How to Turn an Interview Rejection into a Job Offer
Even if that coveted position seems like a lost cause, stay the course. By taking steps to demonstrate that you’re a consummate professional, you can position yourself for a job offer even when you’re not the candidate they initially chose to hire.
With upwards of 60% of new hires failing within 18 months (and often within the first few weeks), you need to make, and continue making, a stellar professional impression, starting with your resume and LinkedIn profile, all the way through to your interview followup and post-interview rejection communication.
You might be thinking, “Wait, you expect me to put myself out there even after I’ve been turned down for a job?” Yes, and we’ll get to the why and how in a minute, but first, I want to share how one job candidate earned herself a second chance in my interview chair.
After collecting input on the vital competencies needed for a key customer-facing role at our firm, creating and posting our job description, wading through the flood of resumes to select five prime candidates and heading up those interviews, I narrowed it down to two.
It was a really close call, but I extended the offer to the candidate whose experience was the most direct match for our needs. She gladly accepted, though it quickly became clear that this was not a match made in heaven. Fortunately for me, my new hire felt the same way and gave her notice in less than two weeks.
This left me with a decision about whether to reevaluate the candidates I’d rejected or invest more resources into reposting the position and going through the process all over again – never something an HR pro really wants to do. So, I went back to my paperwork and notes on the candidates whose hopes I had recently squashed and was reminded of an awesome interview thank you letter I’d received from my standout runner-up (something you can learn to do yourself in Send a Killer Interview Followup Letter).
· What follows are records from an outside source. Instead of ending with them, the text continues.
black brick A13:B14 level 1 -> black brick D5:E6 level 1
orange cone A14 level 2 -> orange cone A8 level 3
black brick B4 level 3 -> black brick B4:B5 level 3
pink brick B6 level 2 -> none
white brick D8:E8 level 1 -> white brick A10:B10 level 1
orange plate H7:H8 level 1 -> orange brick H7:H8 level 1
By sending that post-interview note, my runner-up made me feel confident about calling her in again to talk about the role. It turned out that while the runner-up didn’t have as much direct experience as my initial hire, she exuded potential and enthusiasm and once hired onto our team, she proved to be a fast learner who lasted longer at the company than I did.
By returning to our runner-up, we not only kept talent sourcing costs low and lessened the time-consuming hiring cycle, but we also found ourselves part of a trend. According to LinkedIn’s Talent Solutions, Insights Into How Small Businesses Hire, 80% of small businesses have found success hiring for potential instead of experience alone (something to remember the next time you’re second guessing whether to apply for your dream job).
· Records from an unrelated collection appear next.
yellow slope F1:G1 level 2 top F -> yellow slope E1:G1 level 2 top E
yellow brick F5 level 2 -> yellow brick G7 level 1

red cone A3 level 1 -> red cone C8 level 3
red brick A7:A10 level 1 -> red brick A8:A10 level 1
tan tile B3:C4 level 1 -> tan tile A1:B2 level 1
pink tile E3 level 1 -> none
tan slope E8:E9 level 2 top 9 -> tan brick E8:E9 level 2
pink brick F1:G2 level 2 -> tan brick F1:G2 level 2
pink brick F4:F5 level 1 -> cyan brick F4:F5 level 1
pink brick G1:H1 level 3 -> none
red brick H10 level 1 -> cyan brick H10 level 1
If you’ve gone through a grueling interview process only to be rejected, here are a couple of examples and tips on how you can turn that shut out into a job offer.
A fellow hiring manager recently shared an applause-worthy proactive approach to turning the tables if you’re initially rejected for your dream job. Not long ago, this hiring rep had gotten a call from a candidate she’d interviewed to whom she’d not extended an offer. This candidate didn’t ask that lame question, “Why wasn’t I hired for the role?” which no recruiter or hiring pro yearns to answer. Instead, this standout candidate informed her former interviewer that her career goal was to excel as a fill-in-the-blank, and Acme Corp. was her top choice firm because… Then, the rejected job seeker asked what skills or areas of experience she could work on to make her a more desirable candidate when a similar position opened up at the company in the future.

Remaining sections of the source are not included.